All over the country, artisans have been among the worst hit over the last 18 months and organisations like Dastkari are stepping up to do their bit.
Afsana, a bead jewellery artist from Uttar Pradesh’s Salai, has been told to create a few samples for rakhis, using raw material from Delhi’s Kinari barzaar, Dariba and Sadar Bazaar. “As many as 15 of our artisan groups have rediscovered themselves through rakhis, which are now available through our online channels, including social media and the website. The best part is that these rakhis have ornamental value and can be used beyond the festival, as an armlet or a bracelet,” says Jaya Jaitly, founder of Dastkari Haat Samiti.

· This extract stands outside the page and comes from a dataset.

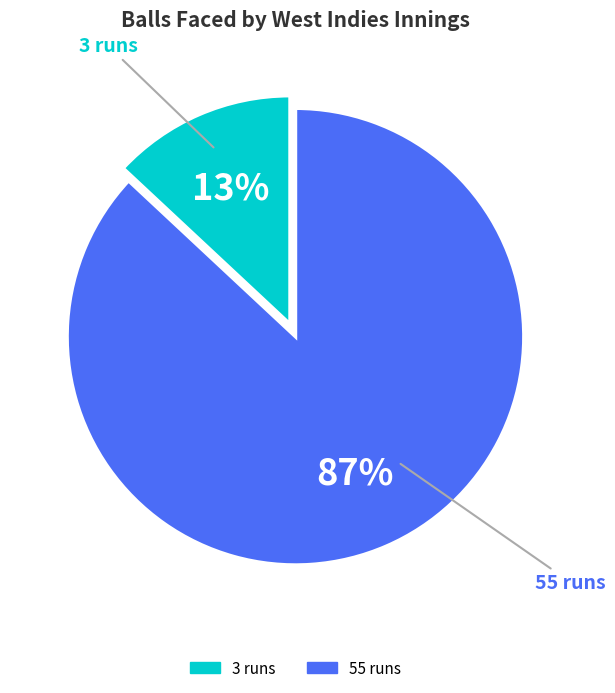

To the nearest percent, what percentage of the pie is 55 runs?

87%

One of them is wood carving artist Neeraj Bondwal from Haryana’s Bahardurgarh. His father has been making rakhis for the last 40 years and he learnt the art from him. Usually participating in different exhibitions at Dilli Haat and Surajkund under the aegis of Dastakri Haat Samiti, Bondwal has been working from home since last year. He has been making rakhis since June. Belonging to a family of traditional wood carvers, he sources wood from the local market and is using it in innovative ways to create organic rakhis ahead of the festival, which falls on August 22.